L'élimination des produits contenant de l'amiante a donc un impact réel sur l'environnement et la santé. Aussi, les experts soulignent qu'il faut faire preuve de prudence vis-à-vis des activités d'élimination et de destruction inappropriées (par exemple, en cas d'incendie, l'amiante constitue un danger supplémentaire du fait des risques accrus de libération de fibres cancérogènes).

Une reconstruction aux normes : des besoins de financement abyssaux

Dans un premier temps, un certain nombre d’organismes de financements internationaux se sont engagés. Face aux demandes exprimées par le gouvernement turc, les financeurs internationaux ont d'ores et déjà répondu présents.

Ce lundi 20 mars à Bruxelles, la Conférence internationale des donateurs, organisée par la Commission européenne et la présidence suédoise du Conseil de l’UE, s’est engagée à verser 7 milliards d’euros d’aide à la Turquie et à la Syrie. Pour sa part, la Commission européenne a déclaré qu’elle s’engageait à verser 1 milliard d’euros pour la Turquie.

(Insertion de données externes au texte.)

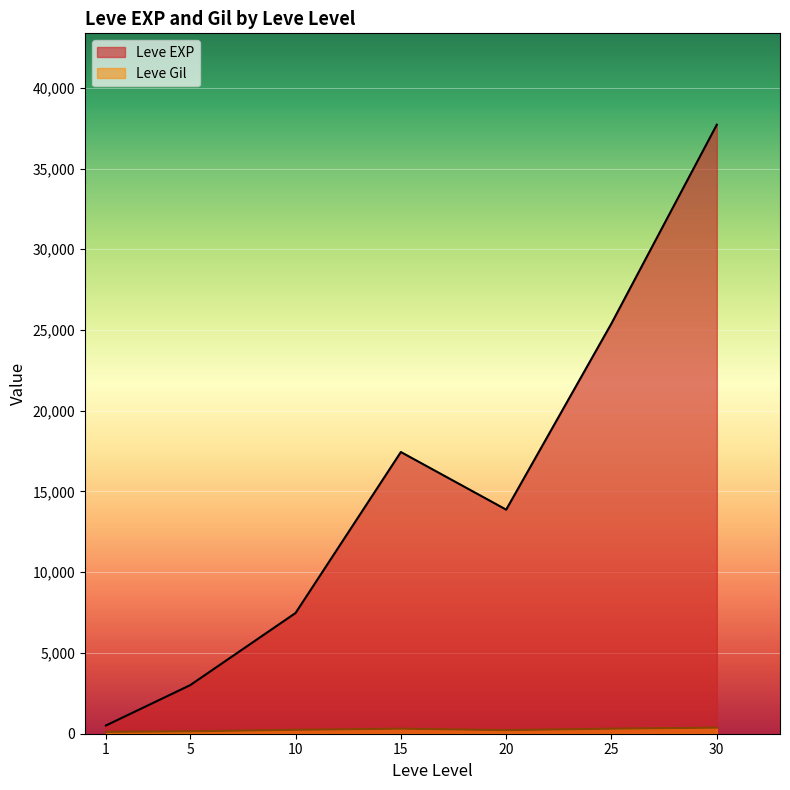

How many lines are shown in the chart?

2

La Banque européenne pour la reconstruction et le développement (BERD) a, quant à elle, annoncé jeudi 9 mars 2023, son intention "d'investir jusqu'à 1,5 milliard d'euros" sur les deux prochaines années dans les régions de Turquie touchées par les tremblements de terre. Dès le 9 février, la banque mondiale a de son côté annoncé une aide de près de 2 milliards de dollars. Parallèlement, les aides dans le cadre de relations bilatérales se sont multipliées, avec notamment celles des Etats-Unis (85 millions de dollars) et des pays arabes.  

Cette mobilisation va dans le bon sens, mais le chemin sera encore long, d’autant qu'il s'agira d'intégrer dans le coût de la reconstruction le respect des normes antisismiques.

Au-delà de tous ces défis, dans l’immédiat, le ramadan pourra apporter du réconfort et un soutien aux sinistrés, même si ce mois d’unité et de solidarité sera mis à rude épreuve. Ainsi, la municipalité d'Ankara Keçiören a récemment installé des tentes afin de servir des repas chauds pour la rupture du jeûne dans les régions de Malatya, Adıyaman et Kahramanmaraş, durement touchées par les séismes.